Beck scrawled a long numeral on a chalkboard: 600,000,000,000. This represented the value of bonds the Fed just announced it would buy. “This is what they call quantitative easing,” Beck said. Then he walked to a new chalkboard with a confusing flowchart written across it that included a series of large, cartoonish arrows that seemed to signify the flow of money, or influence, or something like that, behind the Fed’s new program. Confusingly, the whole thing began with organized labor, depicted by a union boss wearing a bowler’s cap and with a cigar dangling from his mouth. It got weirder and increasingly inaccurate from there. The final cartoon on the flowchart showed a group of top-hat-wearing bankers…

Leonard described Beck’s understanding of the Fed as “like that of a very high drug user who had sat in a motel room, trying to eavesdrop through the wall while people talked about central banking.” I remember the broadcast – though I wasn’t a fan of Beck’s and occasionally wondered if his chalkboard theories about Obama as both Hitler and Stalin were really a brilliant parody I was too thick to grasp, I thought he was at least trying to say something critical about a truly dangerous Fed policy.

As Leonard notes, Beck got one important thing right, that the flood of cheap money punished ordinary savers, but the rest his presentation was so far-out, and over-focused on the idea that QE risked Weimar-style hyperinflation, that his audience probably ended up with a net minus from a knowledge perspective.

This was too bad, because the media treatments on the other, more “respectable” side, at 60 MinutesCNBCCNN, and the like, were either completely credulous in repeating the assertions of Fed officials that its policies were needed to “jumpstart the sluggish economy” or, if they were critical at all, focused only on the narrow question of price inflation. The much more serious question of the impact of Fed policies on asset prices simply didn’t fit well in our increasingly bifurcated media landscape, which didn’t know whether to identify the concerns of a figure like Leonard’s main character Thomas Hoenig as conservative or liberal complaints. In fact, Hoenig’s worries were about inherent institutional weaknesses that concerned both left and right demographics, making his story a tough sell to either media “side.” In this sense, a book like The Lords of Easy Money is a gift to media audiences that rarely get a clear look at a confounding topic.

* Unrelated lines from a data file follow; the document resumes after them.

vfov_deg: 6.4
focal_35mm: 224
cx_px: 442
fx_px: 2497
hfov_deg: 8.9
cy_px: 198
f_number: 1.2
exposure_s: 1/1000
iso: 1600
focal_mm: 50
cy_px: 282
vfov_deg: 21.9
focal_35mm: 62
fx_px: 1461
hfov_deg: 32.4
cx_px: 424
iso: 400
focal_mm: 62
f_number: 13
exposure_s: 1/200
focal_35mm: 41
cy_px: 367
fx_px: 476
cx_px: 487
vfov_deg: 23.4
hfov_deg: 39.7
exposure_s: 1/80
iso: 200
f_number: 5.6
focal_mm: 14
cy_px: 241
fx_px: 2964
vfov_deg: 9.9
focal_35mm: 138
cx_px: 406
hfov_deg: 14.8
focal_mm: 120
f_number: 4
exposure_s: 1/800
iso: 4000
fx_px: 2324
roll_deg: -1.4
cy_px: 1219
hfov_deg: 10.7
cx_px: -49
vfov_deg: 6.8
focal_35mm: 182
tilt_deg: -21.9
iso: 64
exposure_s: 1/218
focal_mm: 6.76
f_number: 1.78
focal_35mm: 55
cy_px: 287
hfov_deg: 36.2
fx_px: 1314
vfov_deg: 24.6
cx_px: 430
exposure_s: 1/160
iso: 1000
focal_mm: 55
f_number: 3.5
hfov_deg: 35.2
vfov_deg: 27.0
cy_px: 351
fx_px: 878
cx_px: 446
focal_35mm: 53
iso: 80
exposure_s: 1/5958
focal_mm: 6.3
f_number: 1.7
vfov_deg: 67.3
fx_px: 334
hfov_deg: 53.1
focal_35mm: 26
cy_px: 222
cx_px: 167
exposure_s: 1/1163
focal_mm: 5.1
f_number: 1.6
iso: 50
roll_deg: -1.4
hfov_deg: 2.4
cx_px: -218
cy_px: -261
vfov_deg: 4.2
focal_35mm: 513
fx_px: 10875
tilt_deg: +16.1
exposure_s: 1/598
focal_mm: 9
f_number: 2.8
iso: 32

I asked Leonard about the history of the project, the response to it, whether his thesis is more or less relevant today, and other questions. Edited for length, his thoughtful responses:

Matt Taibbi: How did you come on to this subject?

Chris Leonard: I was reporting my previous book about Koch Industries, Kochland, and I met some really bright financial trader type people in the reporting of that. One of these guys in 2016 just started going off on what the Federal Reserve was doing to asset prices through quantitative easing.

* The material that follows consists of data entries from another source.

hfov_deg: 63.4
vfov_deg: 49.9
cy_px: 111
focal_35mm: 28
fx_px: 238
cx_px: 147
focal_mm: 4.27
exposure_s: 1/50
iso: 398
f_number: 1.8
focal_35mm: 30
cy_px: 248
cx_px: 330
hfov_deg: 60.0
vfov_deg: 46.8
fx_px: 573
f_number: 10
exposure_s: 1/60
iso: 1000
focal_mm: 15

I hate to use the cliché term red pill or whatever, but I did not understand how the Fed affected monetary policy. I did not understand what quantitative easing was, I did not understand how it affected markets. I’d heard about this stuff in the background, but when he described it to me in a mechanical way, I became totally obsessed with quantitative easing and came home and started reading about it. And there wasn’t much really deep throat journalism, in my opinion, about QE back at that time. One of the first things I read was that the vote to do QE2 in 2010 was the vote of 11 against one, and the one was Tom Hoenig. I had heard the name and obviously, I had the Kansas City connection. It turns out he lives three blocks from where my mother lived.

But I had never met the guy. I didn’t know a thing about him. And I just thought, “Oh, that’s interesting.” And it was one of those things where the more I pulled the thread, really, the more interesting it became in terms of Tom. He wasn’t that central of a figure at the beginning, but then when I actually started going through and reading his internal arguments, and reading what he was warning about, that’s when I started to become fascinated with him.

Matt Taibbi: How did you connect with him? He obviously gave you incredible access, not just to the history of what he had done, but to his private thoughts. There are not many Fed officials who’ve been so open.

Chris Leonard: It was pretty interesting to me. Again, in 2016 I started to become urgently fascinated with this stuff and I was still doing the Koch book, but I started reporting on this alongside it. And I emailed Tom Hoenig, who at that time was vice chairman of the FDIC.

I went through the public relations team at FDIC and said, “Look, I want to interview this guy about quantitative easing and his vote against it. I know that he’s not involved with the Fed anymore, but I’d love to get his perspective on it.” And he agreed to do the interview and I went and interviewed him at the FDIC headquarters that summer with the PR team sitting there.

I’ve really come to respect this guy and I just can’t hide that. I sincerely feel that he has this old school sense of things, this old school probity. And I really do think he felt like it was his obligation to handle questions from reporters on this, and they had an obligation to talk about his votes at the FOMC and to talk about these issues. And so, that’s why he did that first interview, and it was pretty fascinating.